The relationship between pH and pOH is a fundamental concept in chemistry, particularly in the study of acid-base balance. The pH scale measures the acidity or basicity of a solution. It typically ranges from 0 to 14, with lower values being more acidic, higher values being more basic, and 7 being neutral.The pOH, or "potential of hydroxide," complements the pH scale and is calculated using the formula: \[\text{pH} + \text{pOH} = 14 \] In essence, this formula tells us how the acidity (pH) and basicity (pOH) are interrelated. Suppose you know the pH of a solution (like \(3.3010\) in our exercise). In that case, you can easily find the pOH by rearranging the formula to: \[\text{pOH} = 14 - \text{pH}\]By understanding this, you realize that an increase in pH causes a decrease in pOH and vice versa, perfectly balancing the acidity and basicity of the solution.
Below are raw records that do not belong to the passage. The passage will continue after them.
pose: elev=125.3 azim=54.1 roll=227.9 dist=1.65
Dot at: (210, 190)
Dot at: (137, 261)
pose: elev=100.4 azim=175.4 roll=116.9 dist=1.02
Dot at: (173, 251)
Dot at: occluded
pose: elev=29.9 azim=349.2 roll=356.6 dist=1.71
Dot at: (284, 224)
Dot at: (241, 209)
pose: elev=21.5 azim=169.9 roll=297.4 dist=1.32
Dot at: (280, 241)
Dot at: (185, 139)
Logarithmic Functions in Chemistry

Logarithms play a vital role in chemistry, especially when dealing with hydrogen ion concentrations and pH calculations. The pH of a solution is calculated using the formula: \[ \text{pH} = -\log[H^+] \]This equation involves the logarithm of the hydrogen ion concentration, which is why a small change in concentration results in a significant change in pH. Logarithms turn multiplicative relationships into additive ones, making them essential in dealing with the wide range of possible hydrogen ion concentrations.When calculating pH, it's helpful to transform \(0.0005 \, M\) into scientific notation: \(5 \times 10^{-4} \, M\). Applying the logarithmic rule to this scientific notation makes it easier to calculate the pH as shown in the exercise solution.

Acid-Base Balance

The concept of acid-base balance is crucial for maintaining the equilibrium in chemical reactions, biological systems, and industrial processes. Balancing acids and bases entails understanding how pH and pOH interrelate. Acids are substances that increase the hydrogen ion concentration of a solution, which decreases its pH. Bases, on the other hand, tend to increase the pOH by reducing the hydrogen ion concentration, thereby raising the pH. To maintain a stable system, it's important to understand how acids and bases neutralize each other. When you add an acid to a base or vice versa, their effects can either diminish or balance out depending on their concentrations, allowing for the sustainable management of pH levels. This balance is key in many chemical applications, from industrial processes to cellular metabolism.